BOJ relaxes cash-reserve policy
The Bank of Jamaica (BOJ) has cut by two percentage points the cash reserve requirements for Jamaican-dollar liabilities of deposit-taking institutions, moving it to 12 per cent, with a similar reduction in the liquid assets requirement.
The adjustment brings liquid assets that must be parked with the central bank to 26 per cent.
The policy change will effectively free up the supply of capital that banks can lend.
Foreign-exchange requirement for cash remains at nine per cent, and for liquid assets overall at 23 per cent.
"These adjustments form part of a general easing of monetary policy that is consistent with the improved outlook for inflation and the relatively weak demand conditions in the economy," the BOJ said in a release Thursday.

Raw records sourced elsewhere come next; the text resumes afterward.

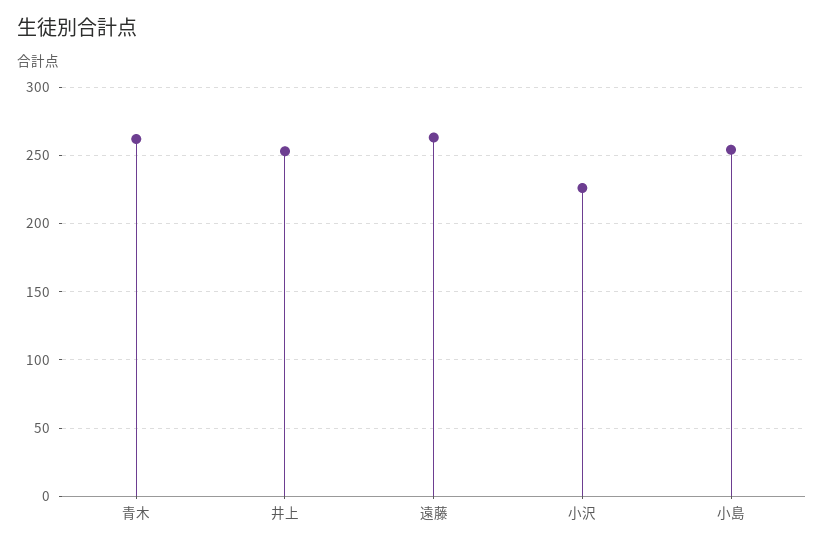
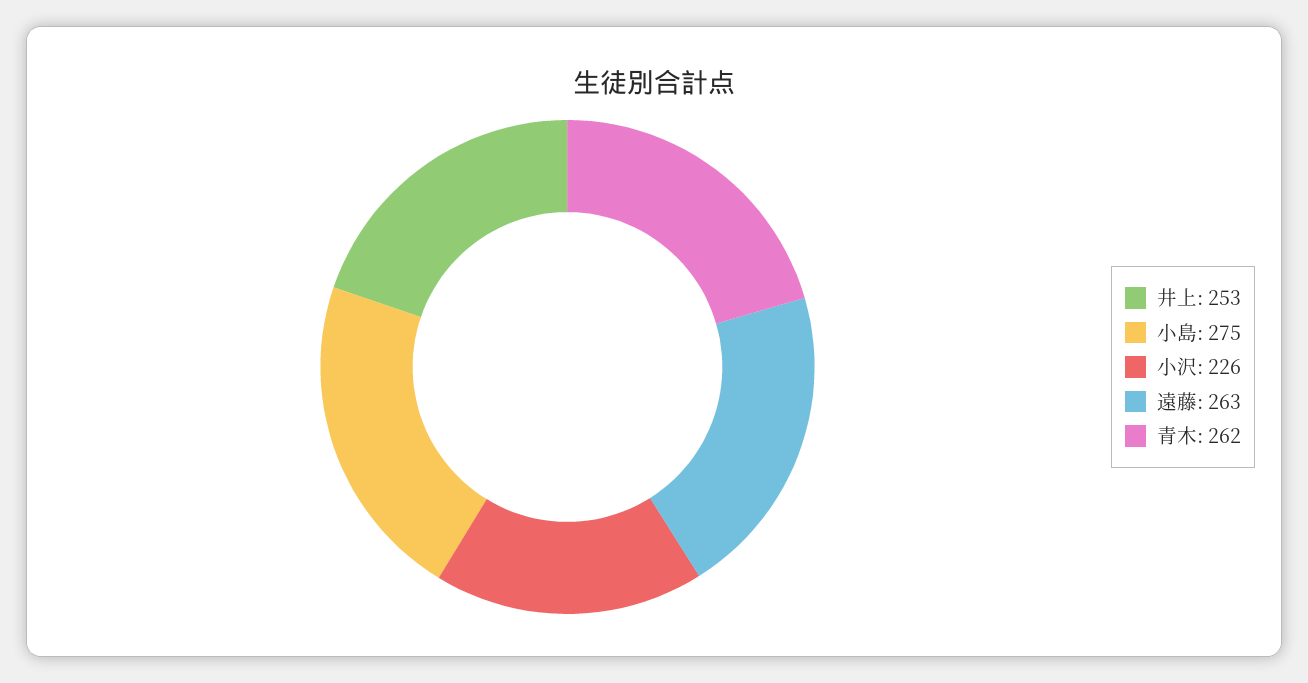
  {
    "青木": 262,
    "井上": 253,
    "遠藤": 263,
    "小沢": 226,
-   "小島": 255
+   "小島": 275
  }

"The projected path for inflation for this fiscal year continues to trend towards the lower end of the target range of 7.5 per cent to 9.5 per cent."
The new requirements, which took effect July 1, will increase the pool of loanable funds by some $4.5 billion, the central bank said, easing credit conditions.
It is too early, market sources say, to determine whether the additional cash will push lenders to adjust base rates.
Four months ago, the central bank also made adjustments to foreigncash reserves and liquid assets requirements to 23 per cent, back to levels last seen in December 2008.
Stability in the foreign exchange market has been attributed to declining imports and strengthened foreign reserves at the central bank, due to the flow of funds under the International Monetary Fund loan agreement.
The downward trajectory on interest rates has been credited largely to the success of the Jamaica debt exchange programme.